The Most Common Mistake Teams Make
Defining sourced too narrowly or too loosely. Too narrow (only form fills count) understates marketing's contribution and creates pressure to over-gate content. Too loose (any marketing touch in the opportunity history counts) inflates the number and erodes credibility with sales. A defensible middle: the opportunity's originating activity (the first activity in the contact's history that led to opportunity creation) is what defines source. Teams that get this definition agreed on across sales, marketing, and finance avoid quarterly disputes about whose number is right.
What to Measure
Sourced pipeline by motion, paired with conversion to revenue and source-to-opportunity time. Healthy programs report sourced pipeline by motion (ABM, inbound demand gen, partner, outbound, events) so the team can see where each motion is contributing. Track conversion rates by source; sourced pipeline that converts at low rates may be sourced from poorly qualified channels.
Tool Landscape
CRM (Salesforce, HubSpot) holds the source attribution data. Attribution platforms (Adobe Marketo Measure, Dreamdata, HockeyStack) extend the basic CRM source tracking with multi-touch attribution. Marketing automation (Marketo, HubSpot) tracks the originating touchpoints. BI tools (Looker, Tableau) build the segmented reporting. Some teams adopt a unified marketing measurement framework that combines sourced, influenced, and assisted attribution in one view.

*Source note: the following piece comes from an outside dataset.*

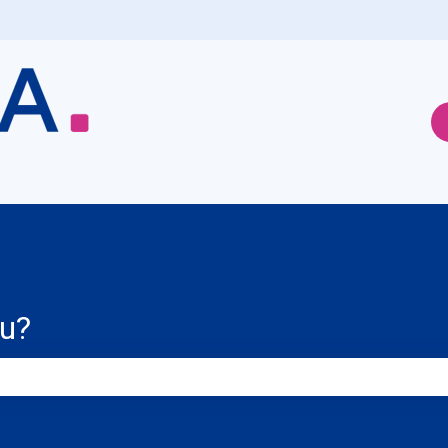
ou?
e search field is empty.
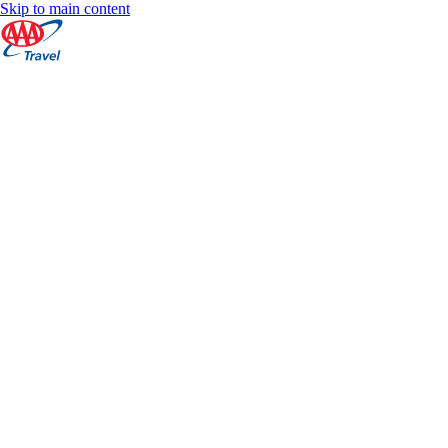
Skip to main content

Frequently Asked Questions
What is sourced pipeline?
Sourced pipeline is the dollar value of opportunities directly created by marketing activities. Marketing gets credit when an ABM campaign, content piece, or event generates the initial engagement that leads to an opportunity, without relying on outbound sales to initiate the relationship.
Why is sourced pipeline important for ABM?

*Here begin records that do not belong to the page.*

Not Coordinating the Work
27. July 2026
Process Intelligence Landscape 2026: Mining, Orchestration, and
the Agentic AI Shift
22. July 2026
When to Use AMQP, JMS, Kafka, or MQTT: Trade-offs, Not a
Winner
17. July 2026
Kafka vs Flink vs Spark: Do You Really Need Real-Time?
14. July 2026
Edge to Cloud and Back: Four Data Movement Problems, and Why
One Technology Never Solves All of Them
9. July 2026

Sourced pipeline demonstrates marketing's ability to independently create new opportunities from target accounts. It is a conservative, credible metric that resonates with sales leadership and executives because the attribution is clear and direct.
How do you increase sourced pipeline from ABM?
Create campaigns with clear conversion paths: content offers, event registrations, demo requests, and assessment tools. Pair these with targeted advertising and email that drive target account traffic to high-intent landing pages.
How is sourced pipeline different from influenced pipeline?
Sourced pipeline credits marketing for the originating touchpoint; influenced pipeline credits marketing for any touchpoint along the way. Sourced is a stricter cut; influenced is broader. Most orgs report both in parallel with separate conversion rates and conversion times.
Should sourced pipeline include outbound-sourced deals?
Conventionally no; outbound-sourced is its own bucket. Sourced pipeline refers to marketing-originated deals. The clean cut is marketing-sourced, sales-sourced (outbound), customer-sourced (referrals, expansions), partner-sourced. Some orgs combine all sources into total pipeline coverage and ignore the marketing-versus-sales distinction.
What's a healthy sourced-pipeline target?
Marketing should source 30% to 60% of total new pipeline in a working B2B SaaS org. Below 30% suggests sales is carrying too much of the demand-generation load. Above 70% suggests sales isn't doing enough self-sourced outbound. The right balance depends on segment and motion.